Dość jastrzębie projekcje członków FED dotyczące przyszłej ścieżki stóp procentowych w USA, to jedyne zaskoczenie wczorajszego posiedzenie tego gremium. Jeśli projekcje te miałyby się ziścić, to w nadchodzącym roku należałoby oczekiwać trzech podwyżek stóp w USA po 0.25 punkta procentowego. Należy sobie zdawać sprawę, że historyczne projekcje tego gremium były często dość mocno przestrzelone, a to oznacza, że szanse na taką sporą skalę podwyżek stóp w 2017 roku są co najwyżej na poziomie 50 %. Dodatkowo wydźwięk tych projekcji starała się mocno łagodzić szefowa FED, jednak i tak dolar zyskiwał na wartości odpowiadając za główne ruchy na najważniejszych instrumentach. Moim zdaniem FED będzie patrzył również na otoczenie, a to np. w przyszłym roku niesie za sobą kilka możliwych punktów zapalnych. Poza tym amerykański rynek akcji nie jest tani, a znacząca podwyżka stóp mogłaby wyraźnie osłabić tamtejsze indeksy, a to z kolei poprzez nastroje miałoby zapewne wpływ na gospodarkę. Tym samym nie sądzę aby projekcje członków FED się ziściły, choć jakieś podwyżki/podwyżkę zapewne zobaczymy. Jeśli chodzi o dolara, to moim zdaniem na bazie zbudowanych wczoraj oczekiwań można oczekiwać umacniania tej waluty w perspektywie najbliższych kilku/kilkunastu tygodni, jednak w dalszej części 2017 roku może być z tym różnie. Moja modelowa projekcja zachowania indeksu dolarowego (cenowego) została pokazana na poniższym wykresie i dopóki w ciągu najbliższych dni nie zejdziemy poniżej 72.2 pkt. taki wariant będzie dla mnie obowiązujący.

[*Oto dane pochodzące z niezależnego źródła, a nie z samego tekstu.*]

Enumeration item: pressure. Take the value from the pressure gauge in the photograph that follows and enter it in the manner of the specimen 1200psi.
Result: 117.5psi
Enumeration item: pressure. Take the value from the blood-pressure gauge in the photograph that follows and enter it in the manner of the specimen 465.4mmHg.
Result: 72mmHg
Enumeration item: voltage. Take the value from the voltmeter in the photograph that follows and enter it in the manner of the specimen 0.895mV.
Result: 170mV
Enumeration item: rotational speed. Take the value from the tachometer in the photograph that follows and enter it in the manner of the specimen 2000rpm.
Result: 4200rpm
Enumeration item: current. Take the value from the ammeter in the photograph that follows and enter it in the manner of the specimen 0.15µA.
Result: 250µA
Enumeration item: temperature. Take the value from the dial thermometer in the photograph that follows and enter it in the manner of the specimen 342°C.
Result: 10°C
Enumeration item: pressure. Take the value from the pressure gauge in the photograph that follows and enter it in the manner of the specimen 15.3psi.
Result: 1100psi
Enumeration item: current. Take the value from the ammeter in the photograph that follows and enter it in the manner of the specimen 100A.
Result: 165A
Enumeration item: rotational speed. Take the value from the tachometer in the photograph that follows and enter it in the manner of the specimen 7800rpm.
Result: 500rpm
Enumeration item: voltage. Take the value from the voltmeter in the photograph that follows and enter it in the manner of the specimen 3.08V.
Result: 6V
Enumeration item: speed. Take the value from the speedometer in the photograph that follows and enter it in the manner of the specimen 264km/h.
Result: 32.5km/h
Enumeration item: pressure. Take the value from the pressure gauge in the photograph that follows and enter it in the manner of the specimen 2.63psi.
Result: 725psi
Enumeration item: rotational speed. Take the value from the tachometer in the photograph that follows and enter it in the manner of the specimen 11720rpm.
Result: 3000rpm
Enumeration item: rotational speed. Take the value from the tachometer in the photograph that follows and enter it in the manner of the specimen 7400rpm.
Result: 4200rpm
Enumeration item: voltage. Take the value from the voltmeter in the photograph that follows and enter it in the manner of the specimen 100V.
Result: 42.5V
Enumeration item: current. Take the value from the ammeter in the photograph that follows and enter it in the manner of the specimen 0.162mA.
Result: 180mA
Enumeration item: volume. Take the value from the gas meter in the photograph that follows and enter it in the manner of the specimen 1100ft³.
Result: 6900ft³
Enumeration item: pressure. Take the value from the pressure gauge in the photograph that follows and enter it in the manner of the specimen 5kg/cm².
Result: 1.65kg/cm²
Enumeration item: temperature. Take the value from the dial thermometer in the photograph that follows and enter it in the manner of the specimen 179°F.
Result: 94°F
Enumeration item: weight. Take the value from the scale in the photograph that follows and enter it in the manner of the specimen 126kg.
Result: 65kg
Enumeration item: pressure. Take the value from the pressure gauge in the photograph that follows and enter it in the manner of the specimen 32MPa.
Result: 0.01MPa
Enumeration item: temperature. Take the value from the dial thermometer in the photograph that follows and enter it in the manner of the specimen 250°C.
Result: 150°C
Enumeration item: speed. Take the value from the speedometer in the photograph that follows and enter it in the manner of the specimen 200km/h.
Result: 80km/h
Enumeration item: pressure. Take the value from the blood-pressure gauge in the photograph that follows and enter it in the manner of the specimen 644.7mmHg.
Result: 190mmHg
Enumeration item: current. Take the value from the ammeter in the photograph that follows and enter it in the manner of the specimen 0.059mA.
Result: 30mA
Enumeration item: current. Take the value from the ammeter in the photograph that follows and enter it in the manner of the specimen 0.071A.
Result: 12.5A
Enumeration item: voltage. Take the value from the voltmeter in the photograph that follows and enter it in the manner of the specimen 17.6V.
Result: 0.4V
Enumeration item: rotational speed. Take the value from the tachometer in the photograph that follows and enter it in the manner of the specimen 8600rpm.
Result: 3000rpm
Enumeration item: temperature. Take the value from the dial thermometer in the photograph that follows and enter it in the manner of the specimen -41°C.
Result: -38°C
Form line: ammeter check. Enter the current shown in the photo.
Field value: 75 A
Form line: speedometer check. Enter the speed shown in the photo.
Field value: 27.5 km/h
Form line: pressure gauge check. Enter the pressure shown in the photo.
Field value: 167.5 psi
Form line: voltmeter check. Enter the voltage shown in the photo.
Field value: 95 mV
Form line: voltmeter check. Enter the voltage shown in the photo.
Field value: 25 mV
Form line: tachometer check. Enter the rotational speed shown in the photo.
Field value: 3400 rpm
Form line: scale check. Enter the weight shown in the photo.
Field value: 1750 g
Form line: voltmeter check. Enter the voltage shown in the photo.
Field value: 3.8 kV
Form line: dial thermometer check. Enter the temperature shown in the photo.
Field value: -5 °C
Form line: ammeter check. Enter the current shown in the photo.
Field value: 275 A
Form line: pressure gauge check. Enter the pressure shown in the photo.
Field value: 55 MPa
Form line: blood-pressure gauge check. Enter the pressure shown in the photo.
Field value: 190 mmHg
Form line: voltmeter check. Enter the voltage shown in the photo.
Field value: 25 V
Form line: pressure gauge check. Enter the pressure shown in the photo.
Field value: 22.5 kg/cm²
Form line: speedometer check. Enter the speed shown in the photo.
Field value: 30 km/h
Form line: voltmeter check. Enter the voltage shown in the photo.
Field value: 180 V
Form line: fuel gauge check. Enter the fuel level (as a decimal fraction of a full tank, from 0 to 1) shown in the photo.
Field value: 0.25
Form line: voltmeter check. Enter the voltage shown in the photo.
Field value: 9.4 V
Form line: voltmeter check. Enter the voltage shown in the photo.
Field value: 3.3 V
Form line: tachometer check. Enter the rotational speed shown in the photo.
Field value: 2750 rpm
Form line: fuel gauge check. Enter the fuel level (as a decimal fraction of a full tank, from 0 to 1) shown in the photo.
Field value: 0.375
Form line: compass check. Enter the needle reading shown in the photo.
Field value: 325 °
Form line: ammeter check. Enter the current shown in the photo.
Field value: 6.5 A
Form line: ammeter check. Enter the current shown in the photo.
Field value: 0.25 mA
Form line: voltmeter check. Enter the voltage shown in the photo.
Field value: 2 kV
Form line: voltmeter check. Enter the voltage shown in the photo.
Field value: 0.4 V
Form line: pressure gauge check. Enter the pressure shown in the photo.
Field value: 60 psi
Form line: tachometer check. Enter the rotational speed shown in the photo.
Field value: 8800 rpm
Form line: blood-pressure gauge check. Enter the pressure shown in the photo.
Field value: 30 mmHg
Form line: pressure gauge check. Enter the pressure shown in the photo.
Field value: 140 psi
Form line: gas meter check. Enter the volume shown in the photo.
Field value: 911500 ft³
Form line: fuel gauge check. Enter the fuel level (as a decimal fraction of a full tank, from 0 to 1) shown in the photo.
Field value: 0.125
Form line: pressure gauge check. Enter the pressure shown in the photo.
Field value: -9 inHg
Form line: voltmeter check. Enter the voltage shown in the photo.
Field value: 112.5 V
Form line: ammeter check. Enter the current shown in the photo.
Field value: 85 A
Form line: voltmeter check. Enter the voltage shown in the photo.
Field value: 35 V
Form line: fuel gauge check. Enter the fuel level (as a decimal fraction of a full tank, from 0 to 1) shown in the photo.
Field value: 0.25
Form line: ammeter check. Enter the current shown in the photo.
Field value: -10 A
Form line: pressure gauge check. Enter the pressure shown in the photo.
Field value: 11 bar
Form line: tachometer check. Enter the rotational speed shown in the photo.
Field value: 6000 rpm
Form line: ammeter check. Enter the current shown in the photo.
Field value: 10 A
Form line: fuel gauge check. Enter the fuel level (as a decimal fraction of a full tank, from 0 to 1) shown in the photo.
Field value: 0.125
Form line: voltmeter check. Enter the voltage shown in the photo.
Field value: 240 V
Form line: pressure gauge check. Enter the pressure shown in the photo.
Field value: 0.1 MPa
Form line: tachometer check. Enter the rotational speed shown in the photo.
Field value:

W krótkim terminie na wykresie tego indeksu buduje się formacja trójkąta, a to oznacza, że wkrótce powinniśmy wybić się z niej górą, ale będzie to raczej ostatni ruch w tym kierunku (umocnienie dolara) przed większą korektą.
Jeśli chodzi o eurodolara, to wczoraj oglądaliśmy dynamiczny ruch w dół który spowodował naruszenie dolnego ograniczenia formacji średnioterminowego trójkąta.
Tym samym wstępne, techniczne sygnały kontynuacji trendu spadkowego zostały wygenerowane. Dla mnie takie sygnały będą obowiązujące dopóki nie wrócimy ponad 1.0670, gdzie znajdują się najbliższe, ważne opory.
Odnośnie zasięgów po wybiciu z tego trójkąta, to wskazywałem je w ostatnich raportach tygodniowych i znajdują się one wyraźnie poniżej 1.0 EUR/USD.
Wyraźny ruch w dół oglądaliśmy również na rynku GBP/USD i wskazywane w ostatnich raportach wsparcia zostały naruszone.
Jak widać na powyższym wykresie rynek próbuje obecnie określić dalszy kierunek trendu (świeczki z małymi korpusami i długimi cieniami), a konkretnie wskazać czy średnioterminowe odbicie będzie jeszcze kontynuowane czy też się zakończyło. Dla mnie ewentualne zejście poniżej 1.2480 sygnalizować będzie realizację scenariusza spadkowego. Dopóki to się nie stanie, są jakieś szanse na kontynuację wzrostów, jednak w ostatnich dniach wyraźnie one zmalały.